Politica

Il mirino si sposta su Casaleggio: zuffa tra deputati alla Camera

Dissidenti critici sulla quota a Rousseau. Lite tra grillini

Il mirino si sposta su Casaleggio: zuffa tra deputati alla Camera

La poltrona di Luigi Di Maio è quasi salva. Ora traballa quella di Davide Casaleggio. La rivolta di parlamentari e attivisti grillini va dritto contro il figlio del fondatore del Movimento. E punta a ridimensionare il potere di Casaleggio jr: dall'ingerenza dell'associazione Rousseau (presieduta da Casaleggio) nelle scelte politiche alla totale assenza di trasparenza nella gestione dei fondi dei gruppi parlamentari. Fino agli uomini fidati di Casaleggio, Pietro Dettori, Cristina Belotti e Massimo Bugani, piazzati nei posti chiavi di ministero e Palazzo Chigi. I parlamentari grillini vogliono la testa di Casaleggio, più che quella del capo politico.

Due giorni fa, tra i parlamentari è circolato anche un documento di fuoco, poi bloccato, che puntava a mettere in discussione il ruolo di Casaleggio. Contro il presidente di Rousseau la fronda di dissidenti è numerosa. La guerra si muove su due fronti: la gestione economica e le nomine. Sul primo punto, i parlamentari chiedono di rivedere i meccanismi che regolano il rapporto tra Movimento, gruppo parlamentare e un'associazione privata. Nel mirino non c'è solo la quota, 300 euro, che deputati e senatori versano mensilmente a Casaleggio senza aver alcun potere di controllo. Ma anche la penale, che in caso di addio al gruppo, i parlamentari devono pagare. E poi la richiesta continua di soldi al gruppo in caso di eventi e iniziative politiche. I parlamentari più che della linea politica sono stufi di essere trattati come un bancomat dal figlio del fondatore del Movimento.

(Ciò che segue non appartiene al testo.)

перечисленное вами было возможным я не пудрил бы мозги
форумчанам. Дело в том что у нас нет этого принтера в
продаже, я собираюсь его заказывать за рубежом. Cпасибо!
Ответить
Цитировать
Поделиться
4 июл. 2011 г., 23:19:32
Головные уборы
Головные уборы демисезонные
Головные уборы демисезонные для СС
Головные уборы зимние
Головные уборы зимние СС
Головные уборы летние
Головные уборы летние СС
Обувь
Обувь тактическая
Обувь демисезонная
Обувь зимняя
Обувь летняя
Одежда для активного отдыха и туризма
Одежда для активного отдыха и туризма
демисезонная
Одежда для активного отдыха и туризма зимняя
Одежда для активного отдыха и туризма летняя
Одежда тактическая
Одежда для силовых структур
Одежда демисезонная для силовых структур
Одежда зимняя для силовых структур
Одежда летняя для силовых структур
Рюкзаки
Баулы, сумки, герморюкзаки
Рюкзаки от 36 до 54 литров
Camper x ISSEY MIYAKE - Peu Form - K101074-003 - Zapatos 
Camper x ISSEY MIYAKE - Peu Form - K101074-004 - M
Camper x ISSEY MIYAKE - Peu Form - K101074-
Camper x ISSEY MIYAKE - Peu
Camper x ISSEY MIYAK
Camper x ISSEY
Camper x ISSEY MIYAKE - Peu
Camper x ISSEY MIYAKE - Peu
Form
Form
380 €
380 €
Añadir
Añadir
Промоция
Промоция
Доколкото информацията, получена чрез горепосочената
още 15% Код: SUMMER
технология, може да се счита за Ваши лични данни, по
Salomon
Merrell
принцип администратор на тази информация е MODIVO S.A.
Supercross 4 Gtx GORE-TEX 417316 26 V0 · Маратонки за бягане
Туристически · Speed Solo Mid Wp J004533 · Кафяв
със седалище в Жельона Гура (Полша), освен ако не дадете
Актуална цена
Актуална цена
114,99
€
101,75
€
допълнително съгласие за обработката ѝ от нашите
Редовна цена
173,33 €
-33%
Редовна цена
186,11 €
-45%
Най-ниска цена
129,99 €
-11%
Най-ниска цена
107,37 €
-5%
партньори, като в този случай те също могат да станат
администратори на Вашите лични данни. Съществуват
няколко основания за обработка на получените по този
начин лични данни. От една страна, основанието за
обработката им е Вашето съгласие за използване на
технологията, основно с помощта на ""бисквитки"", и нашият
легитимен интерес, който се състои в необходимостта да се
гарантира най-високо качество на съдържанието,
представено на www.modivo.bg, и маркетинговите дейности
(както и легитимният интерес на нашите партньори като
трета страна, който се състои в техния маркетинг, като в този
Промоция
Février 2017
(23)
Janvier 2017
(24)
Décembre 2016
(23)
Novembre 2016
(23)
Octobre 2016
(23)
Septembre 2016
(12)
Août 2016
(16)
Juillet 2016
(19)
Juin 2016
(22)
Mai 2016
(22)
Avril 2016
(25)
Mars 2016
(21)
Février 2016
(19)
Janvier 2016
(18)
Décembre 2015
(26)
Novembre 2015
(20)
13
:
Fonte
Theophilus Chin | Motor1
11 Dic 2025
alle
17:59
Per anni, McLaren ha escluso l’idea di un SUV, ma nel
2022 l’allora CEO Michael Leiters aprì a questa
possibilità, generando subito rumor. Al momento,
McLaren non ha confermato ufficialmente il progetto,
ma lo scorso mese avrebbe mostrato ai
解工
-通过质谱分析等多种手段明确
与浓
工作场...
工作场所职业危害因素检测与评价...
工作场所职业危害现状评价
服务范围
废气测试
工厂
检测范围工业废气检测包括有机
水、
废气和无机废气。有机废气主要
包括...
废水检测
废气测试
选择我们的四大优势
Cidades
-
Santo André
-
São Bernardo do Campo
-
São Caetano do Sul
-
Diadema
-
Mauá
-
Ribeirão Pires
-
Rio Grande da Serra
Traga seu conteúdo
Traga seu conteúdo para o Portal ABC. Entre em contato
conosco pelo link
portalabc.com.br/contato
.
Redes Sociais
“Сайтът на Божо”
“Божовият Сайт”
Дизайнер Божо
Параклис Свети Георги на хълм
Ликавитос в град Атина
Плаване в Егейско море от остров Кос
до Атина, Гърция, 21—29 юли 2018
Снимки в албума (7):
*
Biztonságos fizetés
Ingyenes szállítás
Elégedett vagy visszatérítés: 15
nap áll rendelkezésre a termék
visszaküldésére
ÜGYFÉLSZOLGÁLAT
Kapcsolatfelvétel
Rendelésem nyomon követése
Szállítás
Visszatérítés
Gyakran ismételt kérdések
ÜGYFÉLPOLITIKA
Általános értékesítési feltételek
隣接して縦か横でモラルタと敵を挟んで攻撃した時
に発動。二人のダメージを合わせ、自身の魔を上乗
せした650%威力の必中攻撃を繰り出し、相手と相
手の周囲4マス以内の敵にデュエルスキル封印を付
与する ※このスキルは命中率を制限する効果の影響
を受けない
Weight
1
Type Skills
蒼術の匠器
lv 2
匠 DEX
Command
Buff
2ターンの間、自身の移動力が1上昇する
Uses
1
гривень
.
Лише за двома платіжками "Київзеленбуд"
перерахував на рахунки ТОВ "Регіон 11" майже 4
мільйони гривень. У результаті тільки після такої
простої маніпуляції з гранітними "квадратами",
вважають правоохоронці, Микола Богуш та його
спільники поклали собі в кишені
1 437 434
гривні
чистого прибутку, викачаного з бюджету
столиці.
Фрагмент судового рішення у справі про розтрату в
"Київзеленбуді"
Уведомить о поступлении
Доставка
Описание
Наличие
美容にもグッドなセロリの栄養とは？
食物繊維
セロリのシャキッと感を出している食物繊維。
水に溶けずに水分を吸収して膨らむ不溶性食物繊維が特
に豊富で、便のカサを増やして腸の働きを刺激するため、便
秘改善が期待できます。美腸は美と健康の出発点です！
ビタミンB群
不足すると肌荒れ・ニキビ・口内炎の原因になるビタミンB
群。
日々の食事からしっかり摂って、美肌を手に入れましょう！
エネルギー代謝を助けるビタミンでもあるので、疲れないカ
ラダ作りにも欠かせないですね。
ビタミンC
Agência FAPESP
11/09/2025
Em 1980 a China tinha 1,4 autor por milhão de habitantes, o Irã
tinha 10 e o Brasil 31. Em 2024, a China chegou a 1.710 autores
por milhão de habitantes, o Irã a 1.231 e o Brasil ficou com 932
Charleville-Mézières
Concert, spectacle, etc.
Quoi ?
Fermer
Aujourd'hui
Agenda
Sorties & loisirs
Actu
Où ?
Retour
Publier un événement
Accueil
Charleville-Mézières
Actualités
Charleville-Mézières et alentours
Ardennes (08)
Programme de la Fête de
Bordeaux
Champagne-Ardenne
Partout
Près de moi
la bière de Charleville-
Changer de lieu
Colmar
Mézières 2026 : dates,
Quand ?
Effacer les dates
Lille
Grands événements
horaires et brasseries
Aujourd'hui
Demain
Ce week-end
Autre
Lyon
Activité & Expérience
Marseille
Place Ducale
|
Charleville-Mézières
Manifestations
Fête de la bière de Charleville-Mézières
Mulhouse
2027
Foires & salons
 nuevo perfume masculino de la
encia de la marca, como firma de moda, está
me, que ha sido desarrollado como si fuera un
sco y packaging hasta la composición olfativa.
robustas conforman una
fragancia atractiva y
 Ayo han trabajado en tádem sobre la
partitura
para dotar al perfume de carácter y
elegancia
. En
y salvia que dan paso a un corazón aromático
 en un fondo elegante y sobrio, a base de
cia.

Seconda accusa: la scelta di piazzare tutti uomini della Casaleggio nell'entourage di Di Maio e degli altri ministri. Pietro Dettori, Cristina Belotti e Massimo Bugani, passati dall'associazione privata di Casaleggio ai vertici dei ministeri, sono finiti sul banco degli imputati. «Un potere che si estende e condiziona - secondo i parlamentari in rivolta anche i lavori in aula: dalla scelta degli interventi alla comunicazione dei singoli deputati. Se dall'assemblea, Di Maio ne esce quasi salvo, Casaleggio jr rischia, al contrario, di essere il vero capro espiatorio. E c'è il fondato sospetto che, chiuso il discorso sulla leadership, il fuoco si sposti su Casaleggio.

L'insofferenza ha toccato il picco due giorni fa a Montecitorio, durante il dibattito in aula sul decreto sanità per la Calabria: due parlamentari calabresi, Federica Dieni e Francesco Forciniti sono venuti quasi alle mani con il capogruppo grillino Francesco D'Uva e i delegati d'aula Davide Zanichelli e Massimo Enrico Baroni. Motivo? I due parlamentari Dieni e Forciniti avevano deciso di parlare senza l'autorizzazione, facendo prolungare la discussione oltre le 13. Mentre D'Uva aveva promesso alla Lega di chiudere i lavori entro quell'orario. Il richiamo di Zanichelli e D'Uva ha scatenato la reazione dei due colleghi, che evidentemente avevano un interesse politico a parlare di questioni legate al proprio territorio. Ma evidentemente il capogruppo dei Cinque stelle ha avuto paura, a sua volta, di ricevere una ramanzina da parte dei leghisti.

E ora, con i nuovi dati elettorali usciti dal voto per le Europee, meglio non far arrabbiare il Carroccio.